§ **Your objective**: Determine how many of the following lines contain the string "below", counting only matches with the same case. Give the number alone.

Extracted records:

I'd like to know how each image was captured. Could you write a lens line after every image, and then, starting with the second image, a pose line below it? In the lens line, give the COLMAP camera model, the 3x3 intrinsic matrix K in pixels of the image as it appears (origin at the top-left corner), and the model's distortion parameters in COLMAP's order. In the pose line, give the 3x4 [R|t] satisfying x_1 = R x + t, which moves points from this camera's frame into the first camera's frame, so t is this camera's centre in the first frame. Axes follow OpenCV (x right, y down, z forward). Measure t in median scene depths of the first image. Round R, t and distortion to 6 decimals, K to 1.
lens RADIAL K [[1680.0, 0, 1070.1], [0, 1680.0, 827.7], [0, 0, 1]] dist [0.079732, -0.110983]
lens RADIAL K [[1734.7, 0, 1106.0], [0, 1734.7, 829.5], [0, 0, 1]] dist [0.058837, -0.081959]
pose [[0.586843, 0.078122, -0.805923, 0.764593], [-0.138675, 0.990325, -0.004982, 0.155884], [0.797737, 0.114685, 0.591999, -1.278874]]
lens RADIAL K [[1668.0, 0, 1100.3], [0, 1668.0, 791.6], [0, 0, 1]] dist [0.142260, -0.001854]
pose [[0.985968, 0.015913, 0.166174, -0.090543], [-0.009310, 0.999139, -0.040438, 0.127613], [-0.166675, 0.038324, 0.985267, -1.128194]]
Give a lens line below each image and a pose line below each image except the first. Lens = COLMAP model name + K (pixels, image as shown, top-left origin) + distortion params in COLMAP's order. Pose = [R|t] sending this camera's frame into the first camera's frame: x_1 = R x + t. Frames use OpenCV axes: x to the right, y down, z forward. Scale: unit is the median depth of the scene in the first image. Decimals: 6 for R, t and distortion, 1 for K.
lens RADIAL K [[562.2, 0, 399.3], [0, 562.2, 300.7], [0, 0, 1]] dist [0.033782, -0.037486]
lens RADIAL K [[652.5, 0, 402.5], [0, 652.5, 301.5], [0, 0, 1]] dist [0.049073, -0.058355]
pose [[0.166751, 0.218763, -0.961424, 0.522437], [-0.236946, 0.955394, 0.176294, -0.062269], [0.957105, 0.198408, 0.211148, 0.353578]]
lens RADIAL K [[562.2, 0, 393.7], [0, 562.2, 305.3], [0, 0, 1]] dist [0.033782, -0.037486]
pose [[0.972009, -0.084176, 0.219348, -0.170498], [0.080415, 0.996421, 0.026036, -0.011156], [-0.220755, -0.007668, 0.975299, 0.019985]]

§ **Answer to this task**: 2